Exercises to complete.
(a) Answer each question from the pontoon repair thread, one answer per line, marked (i), (ii), (iii) to match.
(i) According to the manufacturer, what is the pontoon material made of?
(ii) Which two places does Lonetree name as sources for the Loctite product?
(iii) What two things does GaryFish recommend for the repair?
(b) List every product or material that DallanC's first post in the pontoon repair thread names as a possible way to patch the hole.

Selected text.
━━━━━━
# Pontoon float rip repair



## DallanC (Jan 13, 2009)

I have a used Pontoon I just bought off KSL, its in pretty good shape but there is a small hole in one of the pontoons (not the bladder) approx 1/2" by 1". The material is PVC coated polyester according to the MFG. I'm trying to figure out what I can use to patch this, the inner bladder is exposed in this small section and I need to protect it.

I was considering buying something like heavy canvas, or maybe even Denim and gluing it on the inside with some E6000?

Google lead me to some stuff called "Tear Aid" but there are two different types, one is for PVC and the other for fabric:

http://www.westmarine.com/buy/tear-...d-inflatable-repair-patches--P010_302_004_500

Is this good stuff? Amazon reviews seem pretty positive about it. If the pontoon is pvc on the outside, polyester on the inside, should I use both types, one on the inside and one on the outside? If I only put the patch on the outside it would adhere to the exposed portion of the bladder which would be bad.

Any other patch repair kits I should consider? Stick some Gorilla Tape on the inside and outside and call it good?? I need to order something ASAP to get it here before our upcoming trip.

-DallanC


----------



## Lonetree (Dec 4, 2010)

http://www.rshughes.com/p/Loctite-H...0-Psi-Tensile-Strength-2761-Psi/079340_29460/


----------



## DallanC (Jan 13, 2009)

Lonetree said:


> http://www.rshughes.com/p/Loctite-H...0-Psi-Tensile-Strength-2761-Psi/079340_29460/


Ok thats cool stuff! I love loctite and JBWeld... I think what I'm going to do is stick a big piece of Gorilla tape on the inside, that will leave a backing for the Loctite to fill in... and once cured, I'll stick another big piece of gorilla tape over it on the outside.

Really this is just for abrasion prevention where the bladder is visible so this will work great, thanks! I'll goggle around to see what local stores carry it.

-DallanC


----------



## Lonetree (Dec 4, 2010)

Its industrial, you can't get it at the hardware store. rshughes and Mcmaster-Carr are the two places I get it from. It is setup for a gun, and mixing tip. But they are not have to have items. It is really tough stuff, and gets used for the repair of rafts.


----------



## GaryFish (Sep 7, 2007)

Bicycle tube and some barge cement. Not any different than patching a rubber raft.


----------
━━━━━━
Information shown.
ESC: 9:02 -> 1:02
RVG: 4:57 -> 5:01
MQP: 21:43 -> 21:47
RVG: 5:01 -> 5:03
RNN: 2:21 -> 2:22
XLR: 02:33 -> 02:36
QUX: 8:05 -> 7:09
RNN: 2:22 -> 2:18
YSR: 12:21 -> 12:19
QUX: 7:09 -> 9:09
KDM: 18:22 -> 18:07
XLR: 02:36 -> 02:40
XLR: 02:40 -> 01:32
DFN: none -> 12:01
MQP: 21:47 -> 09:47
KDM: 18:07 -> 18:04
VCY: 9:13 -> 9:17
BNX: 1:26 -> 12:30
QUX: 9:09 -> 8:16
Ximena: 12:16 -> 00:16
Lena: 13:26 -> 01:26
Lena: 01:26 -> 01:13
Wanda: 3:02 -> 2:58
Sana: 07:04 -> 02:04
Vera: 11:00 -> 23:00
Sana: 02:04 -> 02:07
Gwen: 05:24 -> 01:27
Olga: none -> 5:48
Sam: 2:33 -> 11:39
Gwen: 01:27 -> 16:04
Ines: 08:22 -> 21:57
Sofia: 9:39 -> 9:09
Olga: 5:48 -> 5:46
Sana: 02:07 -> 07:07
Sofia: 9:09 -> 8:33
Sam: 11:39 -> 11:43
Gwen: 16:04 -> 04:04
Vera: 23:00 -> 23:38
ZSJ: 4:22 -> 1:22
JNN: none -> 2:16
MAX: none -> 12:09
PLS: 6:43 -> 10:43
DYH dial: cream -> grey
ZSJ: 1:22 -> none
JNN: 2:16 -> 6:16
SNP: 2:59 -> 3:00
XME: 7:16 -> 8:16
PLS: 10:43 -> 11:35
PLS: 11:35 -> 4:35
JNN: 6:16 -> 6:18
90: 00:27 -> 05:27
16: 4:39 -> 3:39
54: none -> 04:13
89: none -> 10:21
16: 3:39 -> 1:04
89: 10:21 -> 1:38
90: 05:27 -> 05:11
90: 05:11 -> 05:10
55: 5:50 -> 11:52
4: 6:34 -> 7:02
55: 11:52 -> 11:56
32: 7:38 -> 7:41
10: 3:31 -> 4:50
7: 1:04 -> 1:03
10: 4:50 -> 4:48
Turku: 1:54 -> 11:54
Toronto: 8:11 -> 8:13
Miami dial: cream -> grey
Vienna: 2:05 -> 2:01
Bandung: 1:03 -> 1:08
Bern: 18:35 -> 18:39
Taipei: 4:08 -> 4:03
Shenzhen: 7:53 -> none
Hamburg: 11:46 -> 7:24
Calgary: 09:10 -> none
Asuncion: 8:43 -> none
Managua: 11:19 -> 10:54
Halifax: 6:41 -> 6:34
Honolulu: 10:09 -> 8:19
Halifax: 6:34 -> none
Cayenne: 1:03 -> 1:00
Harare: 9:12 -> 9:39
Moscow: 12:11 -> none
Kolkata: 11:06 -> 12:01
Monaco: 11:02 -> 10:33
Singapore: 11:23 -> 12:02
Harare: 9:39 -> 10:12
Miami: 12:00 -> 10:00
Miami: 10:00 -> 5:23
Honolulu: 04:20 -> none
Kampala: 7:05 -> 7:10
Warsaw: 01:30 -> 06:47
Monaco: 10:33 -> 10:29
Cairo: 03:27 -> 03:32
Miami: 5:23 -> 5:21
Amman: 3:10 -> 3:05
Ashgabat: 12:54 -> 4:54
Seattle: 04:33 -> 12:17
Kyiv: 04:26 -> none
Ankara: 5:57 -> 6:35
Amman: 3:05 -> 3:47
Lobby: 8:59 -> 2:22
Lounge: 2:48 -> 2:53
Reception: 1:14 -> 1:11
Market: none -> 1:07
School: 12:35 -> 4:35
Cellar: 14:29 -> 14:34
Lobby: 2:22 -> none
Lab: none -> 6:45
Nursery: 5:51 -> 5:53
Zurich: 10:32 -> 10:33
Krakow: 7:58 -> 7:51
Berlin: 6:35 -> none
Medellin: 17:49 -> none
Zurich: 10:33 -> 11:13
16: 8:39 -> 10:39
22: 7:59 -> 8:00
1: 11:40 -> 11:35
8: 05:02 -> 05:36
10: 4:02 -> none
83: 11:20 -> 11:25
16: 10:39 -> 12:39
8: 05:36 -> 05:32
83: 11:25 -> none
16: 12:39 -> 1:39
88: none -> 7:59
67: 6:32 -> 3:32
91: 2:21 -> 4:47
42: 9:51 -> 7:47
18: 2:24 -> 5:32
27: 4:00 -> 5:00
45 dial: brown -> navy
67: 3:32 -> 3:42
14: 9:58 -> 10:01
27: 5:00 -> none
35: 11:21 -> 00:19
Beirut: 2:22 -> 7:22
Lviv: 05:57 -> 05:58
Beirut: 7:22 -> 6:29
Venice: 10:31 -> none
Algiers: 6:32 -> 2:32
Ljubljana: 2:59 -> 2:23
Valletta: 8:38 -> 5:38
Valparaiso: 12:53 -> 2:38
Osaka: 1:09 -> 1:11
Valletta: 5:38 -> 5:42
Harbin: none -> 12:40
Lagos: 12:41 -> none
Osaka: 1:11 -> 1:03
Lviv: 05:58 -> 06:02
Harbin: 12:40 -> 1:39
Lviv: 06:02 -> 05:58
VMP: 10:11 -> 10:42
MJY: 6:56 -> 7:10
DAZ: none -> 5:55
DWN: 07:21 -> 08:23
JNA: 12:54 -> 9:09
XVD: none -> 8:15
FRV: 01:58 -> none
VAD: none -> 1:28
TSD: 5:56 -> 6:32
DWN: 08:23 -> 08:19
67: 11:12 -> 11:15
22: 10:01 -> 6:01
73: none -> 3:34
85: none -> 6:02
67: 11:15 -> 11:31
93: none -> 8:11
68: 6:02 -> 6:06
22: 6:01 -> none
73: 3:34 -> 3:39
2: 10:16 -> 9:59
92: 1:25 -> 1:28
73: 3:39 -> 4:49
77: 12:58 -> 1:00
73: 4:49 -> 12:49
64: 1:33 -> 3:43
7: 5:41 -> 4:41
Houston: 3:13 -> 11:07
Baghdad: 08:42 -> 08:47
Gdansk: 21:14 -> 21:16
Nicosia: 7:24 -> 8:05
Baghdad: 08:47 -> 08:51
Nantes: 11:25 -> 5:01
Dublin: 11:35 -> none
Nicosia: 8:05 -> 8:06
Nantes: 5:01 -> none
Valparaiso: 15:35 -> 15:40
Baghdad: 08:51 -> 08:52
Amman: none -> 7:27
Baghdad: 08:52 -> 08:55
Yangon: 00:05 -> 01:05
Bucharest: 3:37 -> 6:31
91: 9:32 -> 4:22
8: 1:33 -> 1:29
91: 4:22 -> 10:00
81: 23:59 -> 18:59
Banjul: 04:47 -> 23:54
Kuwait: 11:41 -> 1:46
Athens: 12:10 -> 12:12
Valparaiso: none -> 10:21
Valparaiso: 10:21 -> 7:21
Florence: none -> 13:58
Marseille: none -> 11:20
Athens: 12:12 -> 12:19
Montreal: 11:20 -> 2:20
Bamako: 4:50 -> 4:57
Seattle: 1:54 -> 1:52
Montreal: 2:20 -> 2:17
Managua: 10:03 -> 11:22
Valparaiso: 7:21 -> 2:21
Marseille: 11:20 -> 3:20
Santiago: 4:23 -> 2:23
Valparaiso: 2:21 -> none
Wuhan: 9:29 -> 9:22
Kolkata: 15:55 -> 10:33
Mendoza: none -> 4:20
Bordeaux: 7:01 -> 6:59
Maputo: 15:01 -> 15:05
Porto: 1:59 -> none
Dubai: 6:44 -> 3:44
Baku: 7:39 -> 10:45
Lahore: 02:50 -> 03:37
━━━━━━
Answers in order.
(a)
(i) PVC coated polyester
(ii) rshughes and Mcmaster-Carr
(iii) A bicycle tube and some barge cement

(b)
- Heavy canvas
- Denim
- E6000
- Tear Aid (one type for PVC and one for fabric)
- Gorilla Tape